The period of time World Wrestling Entertainment was forced to run every single show from April 2020 to early July 2021 is known, by many fans, as the WWE Pandemic Era. It will probably be remembered as one of the worst years in the company’s history in terms of fan reception to both the product and the company itself.
In roughly a year and a half, WWE came under fire after numerous controversies. These included unjustified mass releases, selling the WWE Network in the U.S. to Peacock, banning talent from earning money from third parties, and just overall bad writing all over all their programming. This period will forever be looked back at on, by many, probably the most problematic year in the history of a consistently problematic company.
With all this in mind, we embark on the mission to find a few things WWE did right these past 18 months. What is worth looking back on, during the WWE Pandemic Era, and remember fondly when thinking about that one time in history where the world stopped and WWE had to hold shows with no live audiences?
The Bright Points of the WWE Pandemic Era
One of WWE’s best moves in a year and a half full of bad moves is, without a doubt, the implementation of the ThunderDome. For months since the pandemic began, WWE were forced to run every live show from the Performance Center in Orlando, Florida. For months, WWE struggled in finding the formula to produce visually appealing wrestling events.
This all changed on August 21, when the ThunderDome was first introduced. It emanated that night’s edition of SmackDown and only recently, after 11 months of service, it was retired.
The ThunderDome was exactly what WWE needed at the time. It finally gave the company an identity during the pandemic. It immediately gave them a big-league identity as the structure resembled the one used by the NBA a few months earlier. Not only that, but it gave WWE the ability to control much more aspects of the way they produce television. They demonstrated with the effects used in matches involving superstars like Alexa Bliss and Bray Wyatt.
The last reason why the ThunderDome will ultimately be looked back at as a success is the noticeable ratings bump it gave their weekly and PPV shows. These were even acknowledged by Stephanie McMahon in several interviews, referring to the ThunderDome as “giving the spectacle back to the fans”.
Their Most Valuable Players
WWE has been, and will probably continue to be, under the storm of heavy criticism pretty. In fairness to everyone, it rarely is the talent that gets criticized, especially during this recent times. A glance through social media will show how talent is appreciated for their work. Who were the ones that stood out during the WWE Pandemic Era?
While it may be unfair to say some of these wrestlers worked harder than others, it should also be recognized how a select few were able to do some of the best work of their respective careers.

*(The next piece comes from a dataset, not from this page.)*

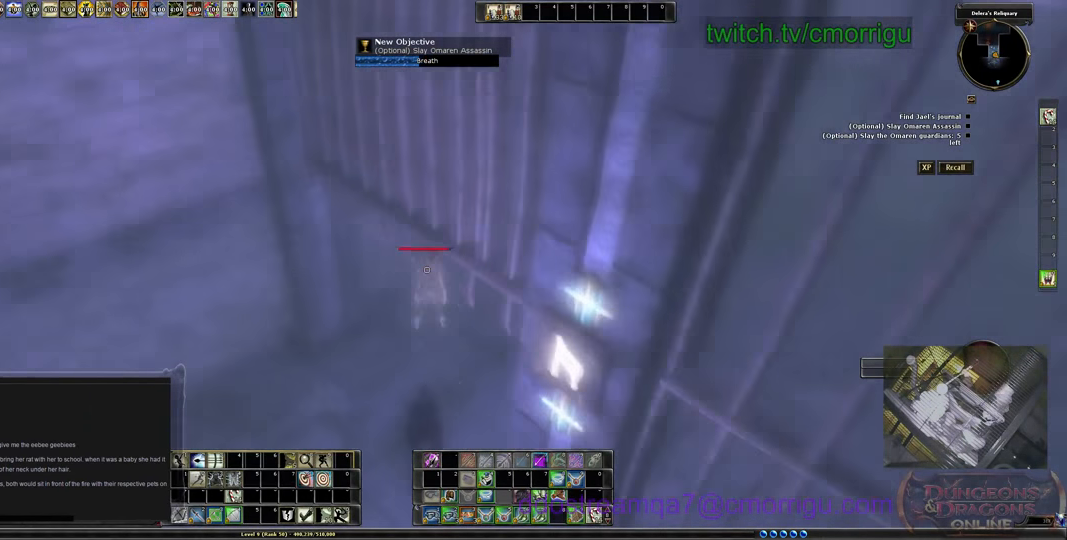
{"keys": ["w"], "events": []}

They will forever be remembered as the ThunderDome, and Pandemic Era, MVPs.
While it is completely subjective who is mentioned here – and absolutely fine if anybody disagrees or thinks somebody else should have made the list – the group of Bobby Lashley, Drew McIntyre, Roman Reigns, Sasha Banks, and Bayley could do no wrong from beginning to end of the pandemic.
The program between Lashley and McIntyre began shortly after WrestleMania 36 in the PC. After months of Matches of the Year candidates, especially from McIntyre, and separate character development especially from Lashley, both wrestlers found each other again in February a year later. When they faced off in the opening match of WrestleMania 37 for the WWE Championship, it almost felt intentional.
From one brilliant proven partnership to another, Sasha Banks and Bayley went from being draped in gold as champions of their respective brands and the WWE Women’s Tag Team Championship at the same to their friendship finally exploding, giving us arguably their second-best match together inside Hell in a Cell.
Finally, our last MVP of the pandemic era, Roman Reigns, finally became the heel we all wanted and knew would work years ago. After his return and quick Universal Championship win during the summer last year, Reigns completely reinvented his character to “The Tribal Chief” and has since wrestled some of the best matches in his career. Bouts against the likes of Jey Uso, Cesaro, and Drew McIntyre himself etched Reigns as the focal point of SmackDown every week.
The WWE Pandemic Era – In Conclusion
To say this was a terrible time to be a WWE fan would be a massive understatement. The positives discussed here, in no way, shape, or form, outweigh the massive negatives of the terrible week-to-week product and the questionable decisions made at a management level.
With the WWE Universe returning to live weekly events, it seems creative is getting a little boost and in-ring action is only guaranteed to get better with fans at ringside. Thus, while there might be too few things to praise about WWE in recent memory, there is all the reason to start watching WWE programming with a new set of eyes and a fresh perspective to what’s to come.
Lastly, we should always keep in mind that while the company, at an administrative level, made questionable decisions and judgments, there is an entire roster that performs at the highest of levels under circumstances no one had ever experienced before. This is what truly deserves the respect and recognition from fans during these uncertain times.